▸ **WHAT NEEDS TO BE DONE**
Each entry needs to be reproduced exactly as it is.

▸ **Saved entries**

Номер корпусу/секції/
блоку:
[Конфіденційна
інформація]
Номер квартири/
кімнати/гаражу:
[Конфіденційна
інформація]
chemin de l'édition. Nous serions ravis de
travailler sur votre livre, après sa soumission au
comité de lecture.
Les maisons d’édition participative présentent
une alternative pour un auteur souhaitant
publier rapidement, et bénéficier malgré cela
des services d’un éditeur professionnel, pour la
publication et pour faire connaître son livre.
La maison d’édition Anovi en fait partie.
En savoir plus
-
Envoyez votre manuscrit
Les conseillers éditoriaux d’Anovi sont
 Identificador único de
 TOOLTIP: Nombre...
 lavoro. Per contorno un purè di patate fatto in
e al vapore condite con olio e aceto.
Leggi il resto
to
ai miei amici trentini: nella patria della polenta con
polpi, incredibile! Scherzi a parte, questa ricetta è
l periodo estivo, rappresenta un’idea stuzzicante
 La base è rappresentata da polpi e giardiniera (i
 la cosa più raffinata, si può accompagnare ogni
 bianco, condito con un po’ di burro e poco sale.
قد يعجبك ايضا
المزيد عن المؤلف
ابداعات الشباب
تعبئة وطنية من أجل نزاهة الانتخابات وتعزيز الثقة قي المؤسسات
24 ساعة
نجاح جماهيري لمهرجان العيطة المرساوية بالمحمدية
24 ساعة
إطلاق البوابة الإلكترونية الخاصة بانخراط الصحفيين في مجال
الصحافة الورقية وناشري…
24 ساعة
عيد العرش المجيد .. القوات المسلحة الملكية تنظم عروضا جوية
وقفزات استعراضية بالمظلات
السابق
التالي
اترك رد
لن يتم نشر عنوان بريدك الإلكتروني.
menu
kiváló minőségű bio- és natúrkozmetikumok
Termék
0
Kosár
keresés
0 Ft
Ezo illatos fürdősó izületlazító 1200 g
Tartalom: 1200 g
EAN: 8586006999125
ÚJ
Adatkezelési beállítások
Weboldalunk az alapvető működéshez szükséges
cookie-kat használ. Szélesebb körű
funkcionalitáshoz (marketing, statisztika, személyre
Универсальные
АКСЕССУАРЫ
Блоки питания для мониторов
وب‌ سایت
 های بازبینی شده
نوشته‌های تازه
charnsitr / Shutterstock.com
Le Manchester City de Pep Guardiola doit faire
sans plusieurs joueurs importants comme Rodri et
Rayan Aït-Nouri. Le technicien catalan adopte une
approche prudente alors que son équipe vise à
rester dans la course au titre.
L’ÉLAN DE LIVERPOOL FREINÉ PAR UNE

▸ **RESPONSE TO THIS TASK**
Номер корпусу/секції/
блоку:
[Конфіденційна
інформація]
Номер квартири/
кімнати/гаражу:
[Конфіденційна
інформація]
chemin de l'édition. Nous serions ravis de
travailler sur votre livre, après sa soumission au
comité de lecture.
Les maisons d’édition participative présentent
une alternative pour un auteur souhaitant
publier rapidement, et bénéficier malgré cela
des services d’un éditeur professionnel, pour la
publication et pour faire connaître son livre.
La maison d’édition Anovi en fait partie.
En savoir plus
-
Envoyez votre manuscrit
Les conseillers éditoriaux d’Anovi sont
 Identificador único de
 TOOLTIP: Nombre...
 lavoro. Per contorno un purè di patate fatto in
e al vapore condite con olio e aceto.
Leggi il resto
to
ai miei amici trentini: nella patria della polenta con
polpi, incredibile! Scherzi a parte, questa ricetta è
l periodo estivo, rappresenta un’idea stuzzicante
 La base è rappresentata da polpi e giardiniera (i
 la cosa più raffinata, si può accompagnare ogni
 bianco, condito con un po’ di burro e poco sale.
قد يعجبك ايضا
المزيد عن المؤلف
ابداعات الشباب
تعبئة وطنية من أجل نزاهة الانتخابات وتعزيز الثقة قي المؤسسات
24 ساعة
نجاح جماهيري لمهرجان العيطة المرساوية بالمحمدية
24 ساعة
إطلاق البوابة الإلكترونية الخاصة بانخراط الصحفيين في مجال
الصحافة الورقية وناشري…
24 ساعة
عيد العرش المجيد .. القوات المسلحة الملكية تنظم عروضا جوية
وقفزات استعراضية بالمظلات
السابق
التالي
اترك رد
لن يتم نشر عنوان بريدك الإلكتروني.
menu
kiváló minőségű bio- és natúrkozmetikumok
Termék
0
Kosár
keresés
0 Ft
Ezo illatos fürdősó izületlazító 1200 g
Tartalom: 1200 g
EAN: 8586006999125
ÚJ
Adatkezelési beállítások
Weboldalunk az alapvető működéshez szükséges
cookie-kat használ. Szélesebb körű
funkcionalitáshoz (marketing, statisztika, személyre
Универсальные
АКСЕССУАРЫ
Блоки питания для мониторов
وب‌ سایت
 های بازبینی شده
نوشته‌های تازه
charnsitr / Shutterstock.com
Le Manchester City de Pep Guardiola doit faire
sans plusieurs joueurs importants comme Rodri et
Rayan Aït-Nouri. Le technicien catalan adopte une
approche prudente alors que son équipe vise à
rester dans la course au titre.
L’ÉLAN DE LIVERPOOL FREINÉ PAR UNE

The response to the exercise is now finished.